One of my favorite chapters is when the authors speak about the concept of "jam yesterday, jam tomorrow, but no jam today."  The White Queen tells Alice that if she comes under her employment she will be well compensated.  Alice says that she dislikes jam, and the Queen looks at her like she's crazy.  Alice will not actually GET the jam, the Queen states, because there is never jam TODAY.  Think about this.  In your daily job, you can look back over the years and notice the good parts that have gone before; you can also look up ahead to the future and see the raises, and steps up the ladder that are hopefully out there.  But when you'are in the daily grind - the watercooler talks, the angry phone ringing constantly, etc, there is no jam.  The high-notes (the jam) are behind and ahead...only.

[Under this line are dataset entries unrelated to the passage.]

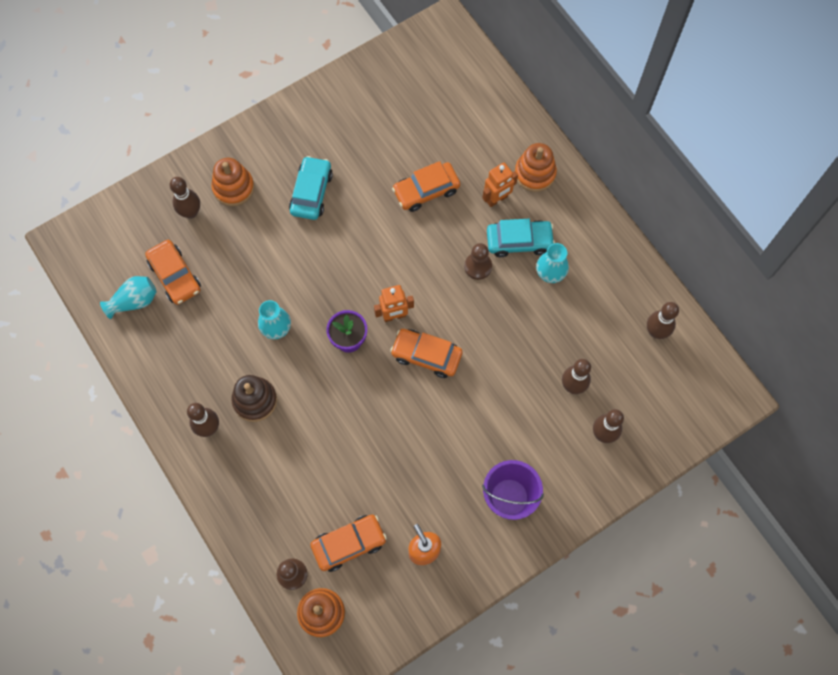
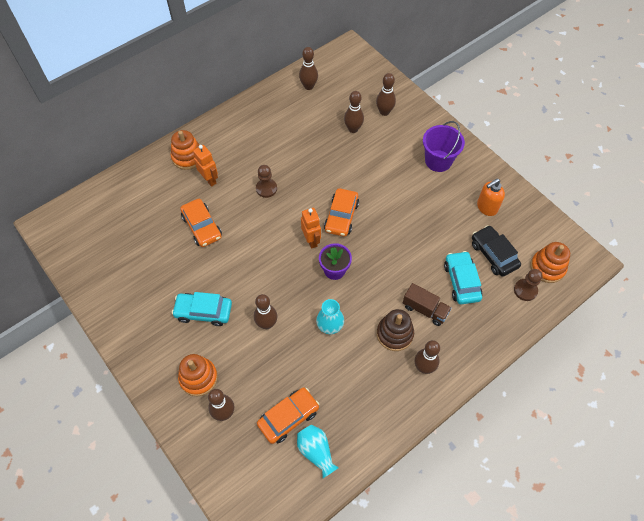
camera: 95 degrees left, 10 degrees down
orange car [310,515,387,572] -> black car [472,225,521,277]
turquoise car [487,219,555,257] -> turquoise car moved to [444,251,482,304]
turquoise vase [536,243,569,283] -> none
none -> brown bowling pin [254,294,278,329]
none -> brown truck [403,283,452,326]

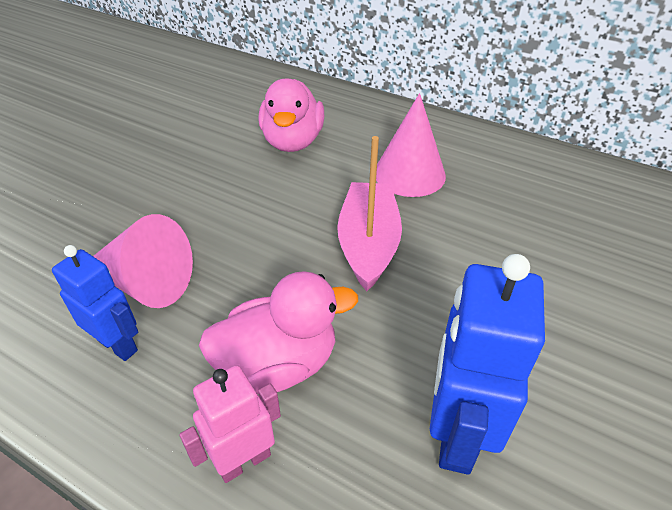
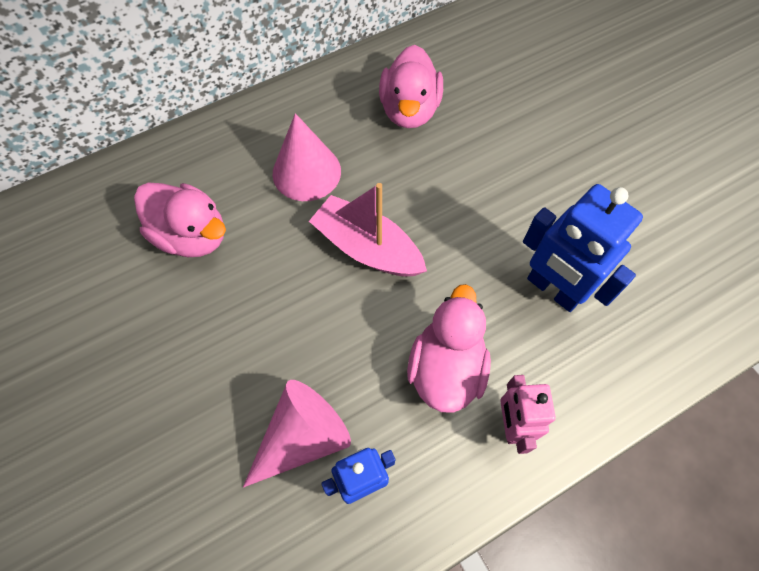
camera: 60 degrees left, 20 degrees up
none -> pink duck [379,45,443,128]

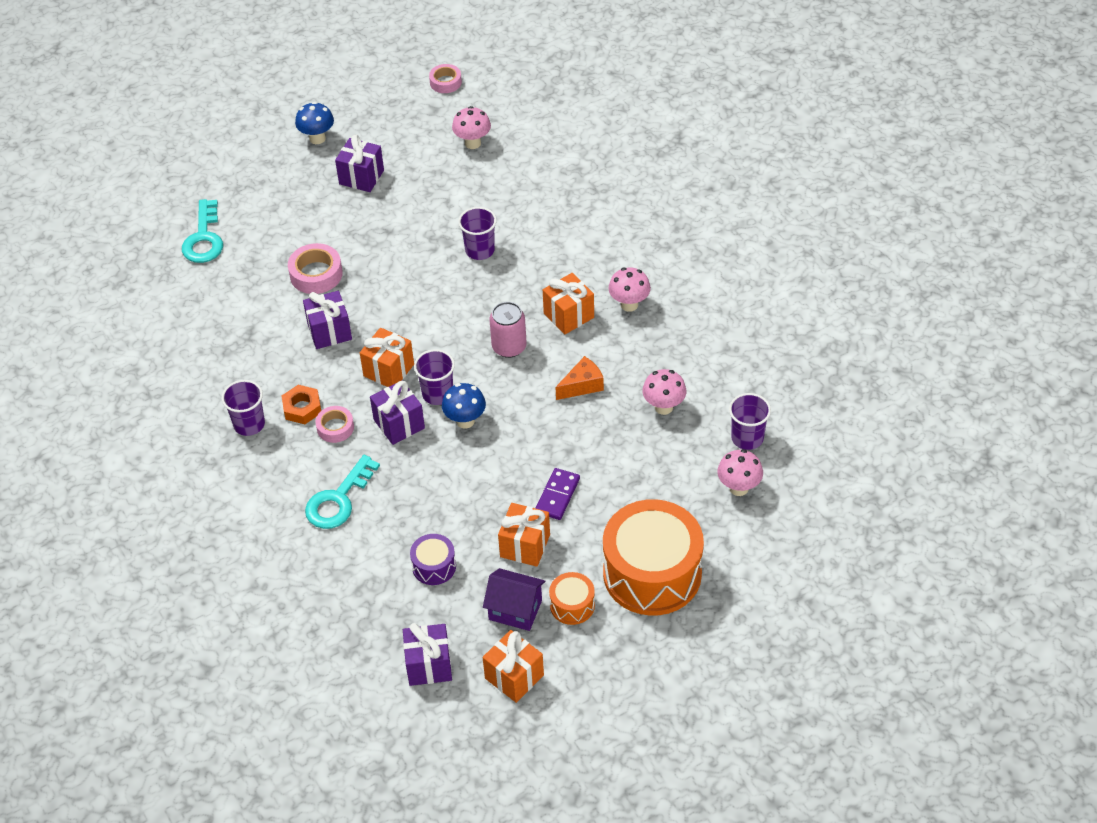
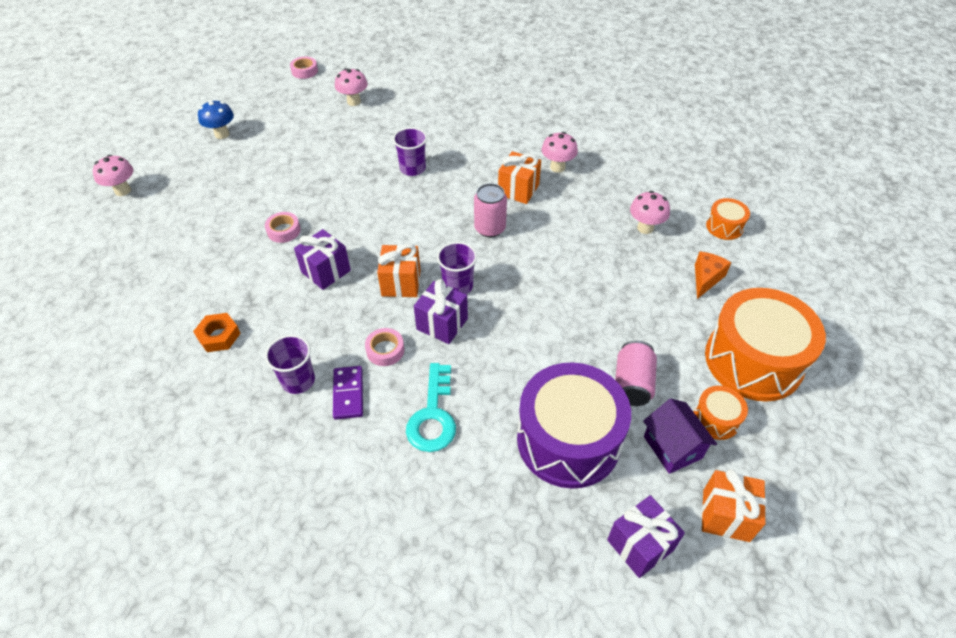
camera: 30 degrees left, 0 degrees up
turquoise key [182,199,223,263] -> none
orange nut [282,385,321,424] -> orange nut moved to [193,313,241,352]
pink tape [288,243,343,294] -> pink tape [265,212,301,243], size x0.66
purple gift [335,135,384,192] -> none
purple drum [410,534,456,585] -> purple drum [517,362,631,489], size x2.22
blue mushroom [442,383,486,429] -> none
purple house [483,568,545,631] -> purple house turned 75 degrees clockwise [643,399,717,474]
orange gift [498,503,550,567] -> pink can [615,341,657,406]
purple domino [536,468,580,520] -> purple domino moved to [333,366,363,420]
orange cheese [556,356,604,400] -> orange cheese moved to [695,251,731,299]
pink mushroom [718,449,763,496] -> pink mushroom moved to [93,155,133,196]
purple cup [729,393,771,450] -> orange drum [706,198,750,240]

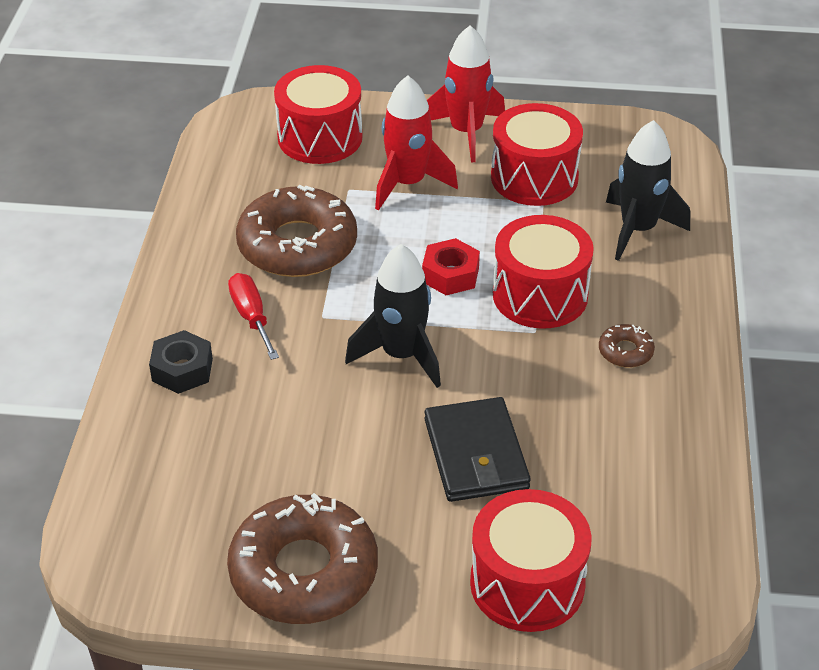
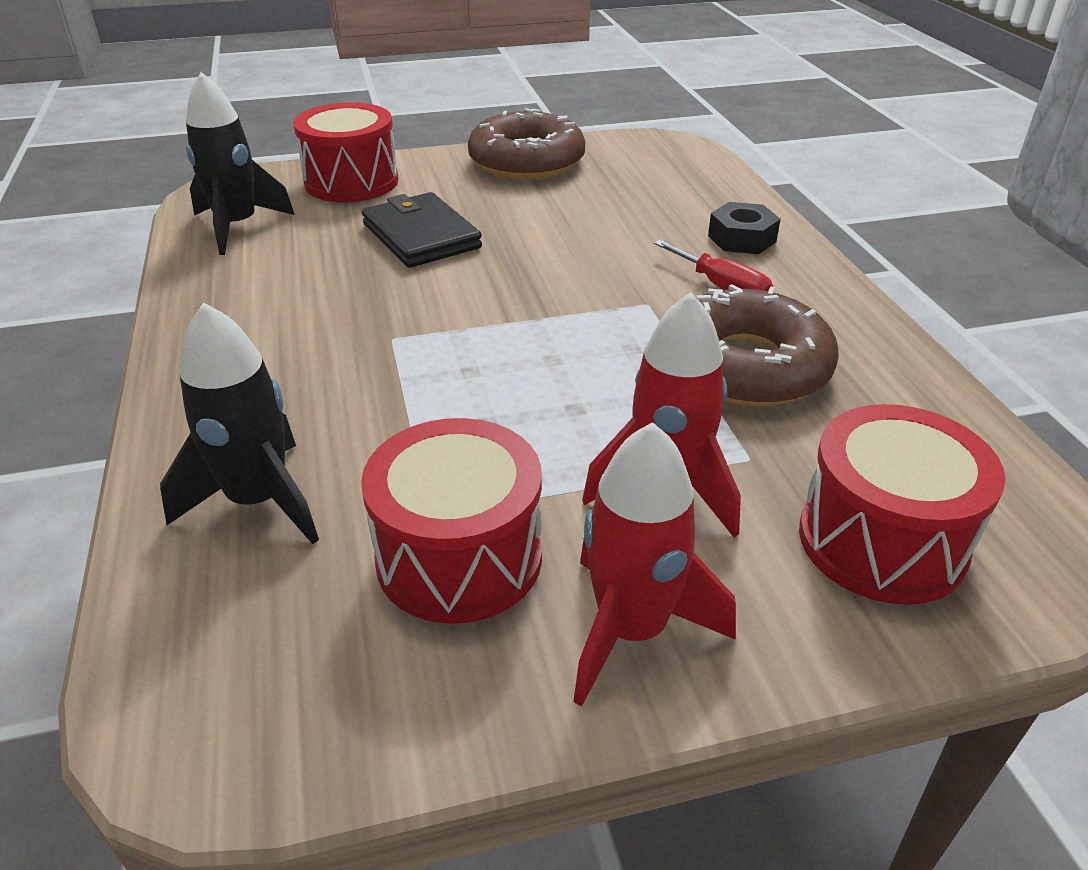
camera: 160 degrees right, 5 degrees down
black rocket [345,244,441,388] -> black rocket moved to [186,72,295,255]
red nut [422,238,480,295] -> none
red drum [493,215,594,329] -> none
brown donut [599,324,655,367] -> none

Philosophers urge people to think.  They figure that if you think of the correct answer, and its worked before, than that's the choice you should make.  Poets, however, are the ones who feel the road less traveled is the way to go.  Who to believe?  There are chapters that go into the facts of nuclear war.  They are much like the Tea Party, where the men sit at the table and surmise what will be going on in the future.  They are strategists; they make up scenarios - but when you really think about it, no one knows how nuclear war will go seeing as that it hasn't happened yet.  Like Alice, we are all just pawns in a chess game waiting to see how the higher ups are going to "move".  The authors also cover social rules.  Alice, at her trial, can stand up and "slap" the court of law.  Why?  Because she isn't from Wonderland.  She's not living under the social contract of that place, therefore she can scream the house down.  Take Socrates.  This was a very brilliant man who could've gone into the marketplace and shouted until he changed the laws of society.  What he did instead, was to accept the guilty verdict that the court handed down because - his reasoning - since he lived in Athens all his life he couldn't disregard their laws.  He had a social contract to live under their rules, and since he didn't try to change them in some way, he had to accept his fate.

There are chapters upon chapters in this book that will sincerely make you think.  They make absolute sense.  I wish I could go into each one like Humpty Dumpty and his powers of reasoning, but I can't.  I want you to go out, get this book, and see for yourselves.  The one thing I love about Alice is the one thing I love about life - very few things were actually impossible for Alice because she was able to tolerate the nonsensical, which the majority of us today can't do.  We want definitive answers.  We want to live by an invisible moral code and be left alone.  But, why?  I think it's okay to jump down that rabbit-hole once in a while.  We need to.  All of us do.  Imagination and creativity are a gift.  And, certainly - just like Lewis Carroll put forth - these gifts should be cultivated in order to really enjoy this absolutely "mad, mad world."